La guerra nel Tigrè potrebbe aver causato 600mila morti, dice uno dei mediatori che hanno partecipato ai negoziati di pace
La guerra civile che si è combattuta per quasi due anni nella regione etiope del Tigrè potrebbe aver causato circa 600mila morti. Lo ha detto un rappresentante dell’Unione Africana, cioè l’organizzazione intergovernativa che aveva mediato per arrivare a un accordo di pace tra le due parti: il governo federale etiope e i separatisti del Fronte di liberazione del Tigrè (TPLF).

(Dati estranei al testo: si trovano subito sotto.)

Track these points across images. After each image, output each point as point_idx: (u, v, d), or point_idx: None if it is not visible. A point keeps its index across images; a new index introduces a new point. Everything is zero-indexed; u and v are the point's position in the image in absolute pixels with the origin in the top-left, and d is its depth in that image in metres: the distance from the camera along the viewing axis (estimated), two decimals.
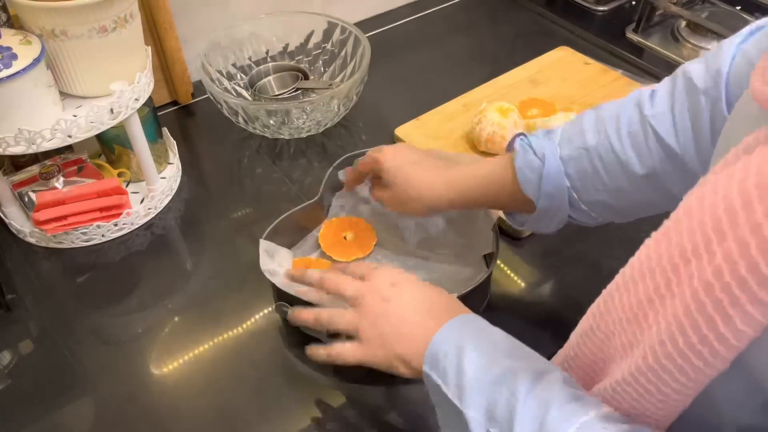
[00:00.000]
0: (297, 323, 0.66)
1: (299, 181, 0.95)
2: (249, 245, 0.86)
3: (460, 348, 0.52)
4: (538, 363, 0.51)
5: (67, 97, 0.80)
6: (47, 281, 0.83)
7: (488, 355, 0.51)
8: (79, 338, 0.76)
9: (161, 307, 0.79)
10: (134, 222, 0.87)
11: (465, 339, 0.53)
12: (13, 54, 0.70)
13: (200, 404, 0.70)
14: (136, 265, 0.84)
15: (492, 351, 0.52)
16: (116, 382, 0.72)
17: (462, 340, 0.53)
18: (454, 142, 0.97)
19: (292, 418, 0.68)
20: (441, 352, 0.53)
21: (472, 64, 1.16)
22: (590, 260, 0.60)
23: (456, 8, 1.30)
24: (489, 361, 0.50)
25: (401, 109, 1.03)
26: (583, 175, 0.62)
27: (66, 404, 0.70)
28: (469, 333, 0.54)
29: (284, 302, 0.72)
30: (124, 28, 0.75)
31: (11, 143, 0.73)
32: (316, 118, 0.98)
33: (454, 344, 0.53)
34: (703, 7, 1.21)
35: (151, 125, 0.90)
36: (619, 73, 1.08)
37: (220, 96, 0.94)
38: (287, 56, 1.10)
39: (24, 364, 0.74)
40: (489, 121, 0.91)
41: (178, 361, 0.74)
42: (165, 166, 0.95)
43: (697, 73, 0.56)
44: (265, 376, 0.72)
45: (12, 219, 0.85)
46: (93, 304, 0.80)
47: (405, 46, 1.20)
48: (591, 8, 1.27)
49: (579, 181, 0.62)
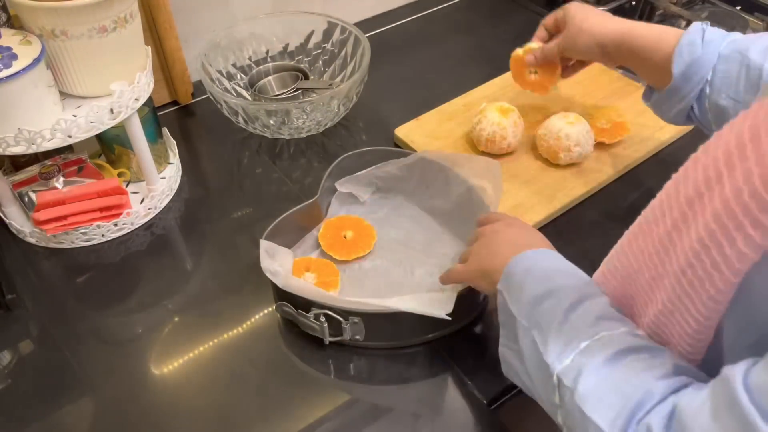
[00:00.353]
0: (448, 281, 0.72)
1: (299, 181, 0.95)
2: (249, 245, 0.86)
3: (527, 269, 0.59)
4: (590, 288, 0.56)
5: (67, 97, 0.80)
6: (47, 281, 0.83)
7: (548, 277, 0.57)
8: (79, 338, 0.76)
9: (161, 307, 0.79)
10: (134, 222, 0.87)
11: (535, 263, 0.60)
12: (13, 54, 0.70)
13: (200, 404, 0.70)
14: (136, 265, 0.84)
15: (552, 273, 0.58)
16: (116, 382, 0.72)
17: (532, 264, 0.59)
18: (454, 142, 0.97)
19: (292, 418, 0.68)
20: (514, 271, 0.59)
21: (472, 64, 1.16)
22: (590, 260, 0.60)
23: (456, 8, 1.30)
24: (546, 279, 0.57)
25: (401, 109, 1.03)
26: (726, 76, 0.68)
27: (66, 404, 0.70)
28: (539, 260, 0.60)
29: (285, 302, 0.72)
30: (124, 28, 0.75)
31: (11, 143, 0.73)
32: (316, 118, 0.98)
33: (524, 266, 0.59)
34: (703, 7, 1.21)
35: (151, 125, 0.90)
36: (619, 73, 1.08)
37: (220, 96, 0.94)
38: (287, 56, 1.10)
39: (24, 364, 0.74)
40: (489, 121, 0.91)
41: (178, 361, 0.74)
42: (165, 166, 0.95)
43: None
44: (264, 376, 0.72)
45: (12, 219, 0.85)
46: (93, 304, 0.80)
47: (405, 46, 1.20)
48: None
49: (720, 80, 0.68)
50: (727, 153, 0.38)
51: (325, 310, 0.69)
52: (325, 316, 0.69)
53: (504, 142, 0.91)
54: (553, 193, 0.89)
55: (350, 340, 0.71)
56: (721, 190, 0.38)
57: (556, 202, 0.87)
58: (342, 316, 0.69)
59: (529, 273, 0.58)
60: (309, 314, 0.70)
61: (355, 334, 0.71)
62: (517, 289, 0.58)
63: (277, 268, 0.71)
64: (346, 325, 0.69)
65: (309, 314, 0.70)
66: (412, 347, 0.73)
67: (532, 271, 0.59)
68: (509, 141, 0.92)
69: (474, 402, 0.69)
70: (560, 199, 0.88)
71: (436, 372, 0.72)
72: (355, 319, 0.69)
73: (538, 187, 0.89)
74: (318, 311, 0.69)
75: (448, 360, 0.72)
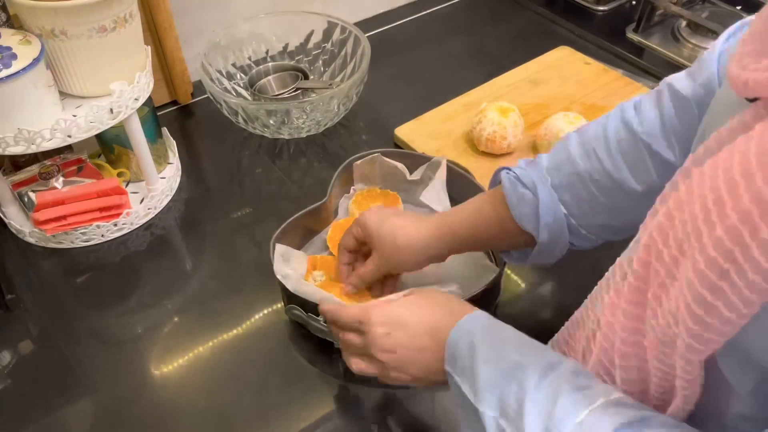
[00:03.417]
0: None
1: (299, 181, 0.95)
2: (249, 245, 0.86)
3: (472, 346, 0.52)
4: (547, 356, 0.50)
5: (67, 97, 0.79)
6: (47, 281, 0.83)
7: (498, 352, 0.51)
8: (79, 338, 0.76)
9: (161, 307, 0.79)
10: (134, 222, 0.87)
11: (476, 337, 0.53)
12: (12, 54, 0.70)
13: (200, 404, 0.70)
14: (136, 265, 0.84)
15: (502, 347, 0.52)
16: (116, 382, 0.72)
17: (473, 339, 0.53)
18: (454, 142, 0.97)
19: (292, 418, 0.68)
20: (458, 352, 0.53)
21: (472, 64, 1.16)
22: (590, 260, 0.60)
23: (456, 8, 1.30)
24: (499, 358, 0.50)
25: (401, 109, 1.03)
26: (579, 200, 0.61)
27: (66, 404, 0.70)
28: (478, 331, 0.54)
29: (295, 305, 0.71)
30: (123, 28, 0.75)
31: (11, 143, 0.73)
32: (316, 118, 0.98)
33: (466, 344, 0.53)
34: (703, 7, 1.20)
35: (151, 125, 0.90)
36: (619, 73, 1.08)
37: (220, 96, 0.94)
38: (287, 56, 1.10)
39: (24, 364, 0.74)
40: (489, 121, 0.91)
41: (178, 361, 0.73)
42: (165, 166, 0.95)
43: (682, 84, 0.55)
44: (265, 376, 0.72)
45: (12, 219, 0.85)
46: (93, 304, 0.80)
47: (405, 46, 1.20)
48: (591, 8, 1.27)
49: (576, 207, 0.61)
50: (715, 191, 0.35)
51: None
52: None
53: (504, 142, 0.91)
54: None
55: None
56: (710, 232, 0.35)
57: None
58: None
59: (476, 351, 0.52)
60: (319, 317, 0.70)
61: None
62: (469, 373, 0.51)
63: (288, 272, 0.71)
64: None
65: (319, 317, 0.70)
66: None
67: (477, 350, 0.52)
68: (509, 141, 0.92)
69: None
70: None
71: None
72: None
73: None
74: None
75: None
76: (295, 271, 0.72)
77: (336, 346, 0.71)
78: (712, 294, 0.34)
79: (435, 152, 0.93)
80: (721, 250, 0.34)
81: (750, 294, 0.33)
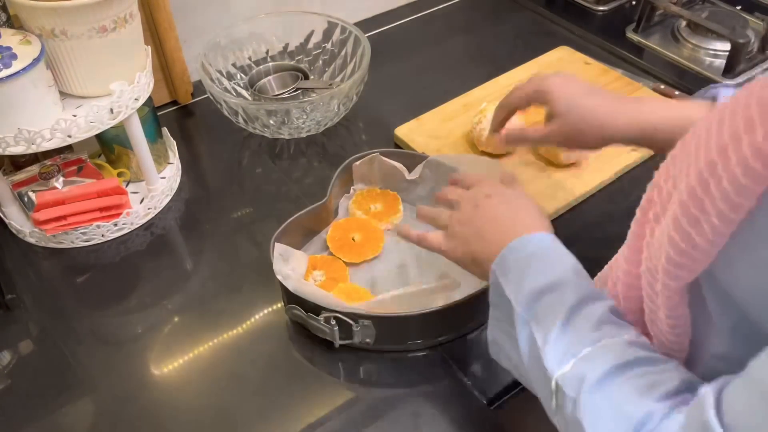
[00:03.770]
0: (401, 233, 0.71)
1: (299, 181, 0.95)
2: (249, 245, 0.86)
3: (527, 258, 0.56)
4: (591, 288, 0.53)
5: (67, 97, 0.80)
6: (47, 281, 0.83)
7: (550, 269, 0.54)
8: (79, 338, 0.76)
9: (161, 307, 0.79)
10: (134, 222, 0.87)
11: (535, 252, 0.56)
12: (12, 54, 0.70)
13: (200, 404, 0.70)
14: (136, 265, 0.84)
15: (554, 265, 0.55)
16: (116, 382, 0.72)
17: (531, 253, 0.56)
18: (454, 142, 0.97)
19: (292, 418, 0.68)
20: (511, 259, 0.56)
21: (472, 64, 1.16)
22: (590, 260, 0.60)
23: (456, 8, 1.30)
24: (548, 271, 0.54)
25: (401, 109, 1.03)
26: None
27: (66, 404, 0.70)
28: (540, 248, 0.57)
29: (295, 305, 0.71)
30: (124, 28, 0.75)
31: (11, 143, 0.73)
32: (316, 118, 0.98)
33: (524, 253, 0.56)
34: (703, 7, 1.20)
35: (151, 125, 0.90)
36: (619, 73, 1.08)
37: (220, 96, 0.94)
38: (287, 56, 1.10)
39: (24, 364, 0.74)
40: (489, 121, 0.91)
41: (178, 361, 0.74)
42: (165, 166, 0.95)
43: None
44: (265, 376, 0.72)
45: (12, 219, 0.85)
46: (93, 304, 0.80)
47: (405, 46, 1.20)
48: (591, 8, 1.27)
49: None
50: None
51: (336, 314, 0.69)
52: (336, 319, 0.69)
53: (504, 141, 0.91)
54: (553, 193, 0.88)
55: (360, 343, 0.71)
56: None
57: (556, 202, 0.87)
58: (352, 319, 0.69)
59: (529, 263, 0.55)
60: (319, 317, 0.70)
61: (365, 338, 0.70)
62: (515, 276, 0.55)
63: (288, 272, 0.71)
64: (356, 328, 0.69)
65: (319, 317, 0.70)
66: (414, 349, 0.73)
67: (532, 261, 0.55)
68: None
69: (474, 402, 0.69)
70: (560, 199, 0.88)
71: (435, 372, 0.72)
72: (365, 322, 0.69)
73: (538, 187, 0.89)
74: (328, 314, 0.69)
75: (448, 360, 0.72)
76: (295, 271, 0.72)
77: (337, 345, 0.71)
78: (689, 221, 0.39)
79: (435, 152, 0.93)
80: (700, 180, 0.38)
81: (718, 222, 0.37)
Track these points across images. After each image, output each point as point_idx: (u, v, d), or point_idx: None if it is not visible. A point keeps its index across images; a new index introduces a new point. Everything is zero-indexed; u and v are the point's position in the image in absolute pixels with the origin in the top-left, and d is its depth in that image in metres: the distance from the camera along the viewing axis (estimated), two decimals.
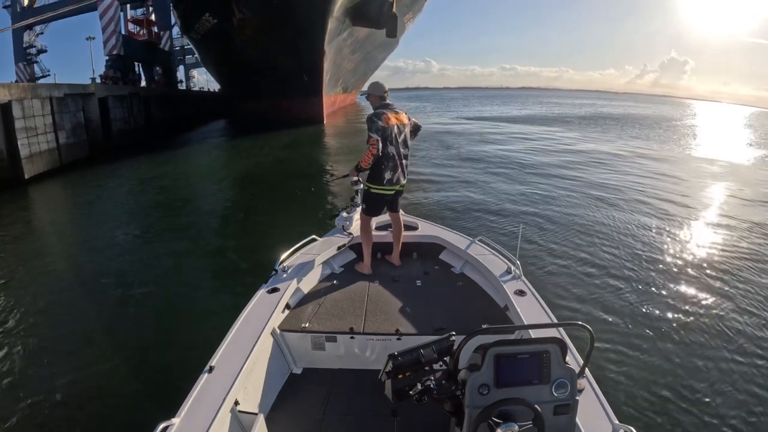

In un’intervista con il Financial Times l’ex presidente nigeriano Olusegun Obasanjo, mediatore dell’Unione Africana che ha partecipato ai negoziati di pace, ha detto che «il numero di persone uccise nella guerra è stato all’incirca 600mila». A sostegno di questa affermazione ha ricordato che nel momento in cui era stato firmato il negoziato, il 2 novembre scorso, il commento di alcuni funzionari etiopi era stato: «Abbiamo smesso di fare 1.000 morti al giorno». Fin qui le stime che circolavano sul bilancio della guerra erano più vaghe e più basse, intorno alle decine di migliaia di morti.
La guerra nel Tigrè iniziò nel novembre del 2020, quando il primo ministro etiope Abiy Ahmed, poco più di un anno dopo aver ricevuto il premio Nobel per la Pace, inviò l’esercito nel Tigrè con l’intento di rimuovere le autorità locali del Fronte di Liberazione, accusate di aver messo in discussione la sua autorità e di aver attaccato alcune basi militari. Le radici del conflitto però sono più profonde, legate a conflitti etnici tra i tigrini e gli oromo, il gruppo etnico attualmente dominante in Etiopia (a cui appartiene Abiy Ahmed).